The workload is not just analytical. It is operational. Someone has to watch whether fees still justify the capital, whether the pool is attracting organic flow or just temporary mercenary liquidity, whether a concentrated range is drifting out of usefulness, and whether reallocation costs wipe out the gain from moving. Stablecoin strategies make this more subtle, not less, because the headline volatility is lower while the execution drag can still be meaningful.
That is where many yield projections fall apart in practice. A pool can look attractive on a dashboard and still produce mediocre net results after timing mistakes, poor range management, and expensive repositioning.
Where AI-driven tools fit
AI is useful here for process discipline, not prophecy. The best use case is continuous monitoring across fragmented markets, then ranking opportunities with the same constraints an experienced operator would care about: net yield after costs, liquidity crowding, pool design, venue quality, and the chance that execution itself will erode the edge.

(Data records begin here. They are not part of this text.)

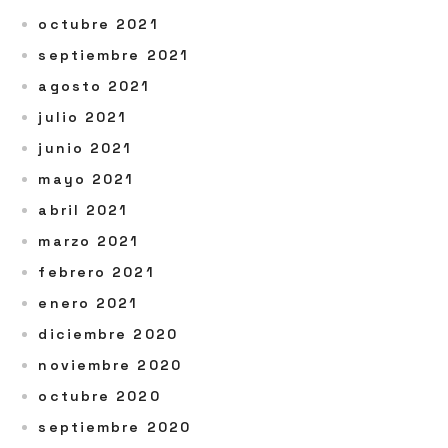
octubre 2021
septiembre 2021
agosto 2021
julio 2021
junio 2021
mayo 2021
abril 2021
marzo 2021
febrero 2021
enero 2021
diciembre 2020
noviembre 2020
octubre 2020
septiembre 2020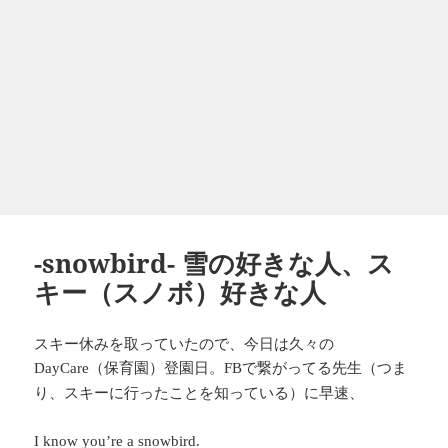
-snowbird- 雪の好きな人、ス
キー（スノボ）好きな人
スキー休みを取っていたので、今日は久々の
（保育園）登園日。
で繋がってる先生（つま
DayCare
FB
り、スキーに行ったことを知っている）に早速、
I know you’re a snowbird.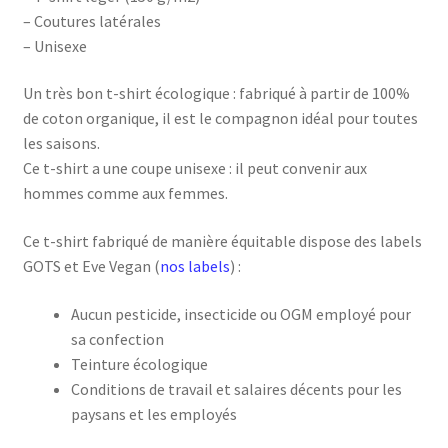
– Coutures latérales
– Unisexe
Un très bon t-shirt écologique : fabriqué à partir de 100%
de coton organique, il est le compagnon idéal pour toutes
les saisons.
Ce t-shirt a une coupe unisexe : il peut convenir aux
hommes comme aux femmes.
Ce t-shirt fabriqué de manière équitable dispose des labels
GOTS et Eve Vegan (
nos labels
) :
Aucun pesticide, insecticide ou OGM employé pour
sa confection
Teinture écologique
Conditions de travail et salaires décents pour les
paysans et les employés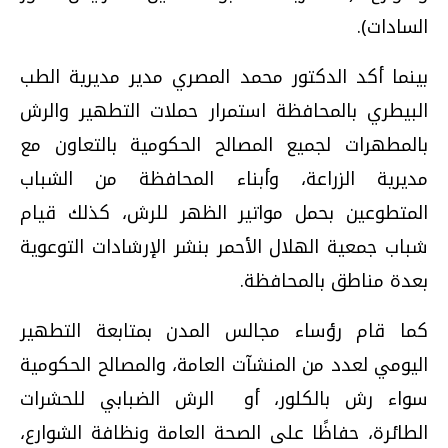
السادات).
بينما أكد الدكتور محمد المصري مدير مديرية الطب
البيطري بالمحافظة استمرار حملات التطهير والرش
بالمطهرات لجميع المصالح الحكومية بالتعاون مع
مديرية الزراعة، وأبناء المحافظة من الشباب
المتطوعين بحمل مواتير الظهر للرش، كذلك قيام
شباب جمعية الهلال الأحمر بنشر الإرشادات التوعوية
بعدة مناطق بالمحافظة.
كما قام رؤساء مجالس المدن بمتابعة التطهير
اليومي لعدد من المنشآت العامة، والمصالح الحكومية
سواء رش بالكلور، أو الرش الضبابي للحشرات
الطائرة، حفاظًا على الصحة العامة ونظافة الشوارع،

For busy treasury teams and stablecoin holders, that matters more than another dashboard. Good automation can flag when a position no longer earns enough, suggest whether to stay put or rotate, and reduce the manual overhead of comparing pools that look similar on the surface but behave very differently once slippage and MEV enter the picture.
Yield Seeker fits into that category. The product uses AI-driven monitoring and allocation logic to help manage stablecoin capital across DeFi strategies, which is a better match for users who want AMM yield exposure without turning pool management into a full-time job.
The practical takeaway is simple. AMMs will keep generating opportunities, but the edge is shifting from access to execution. For stablecoin yield, the next wave is not a new invariant. It is better automation around selection, monitoring, and reallocation.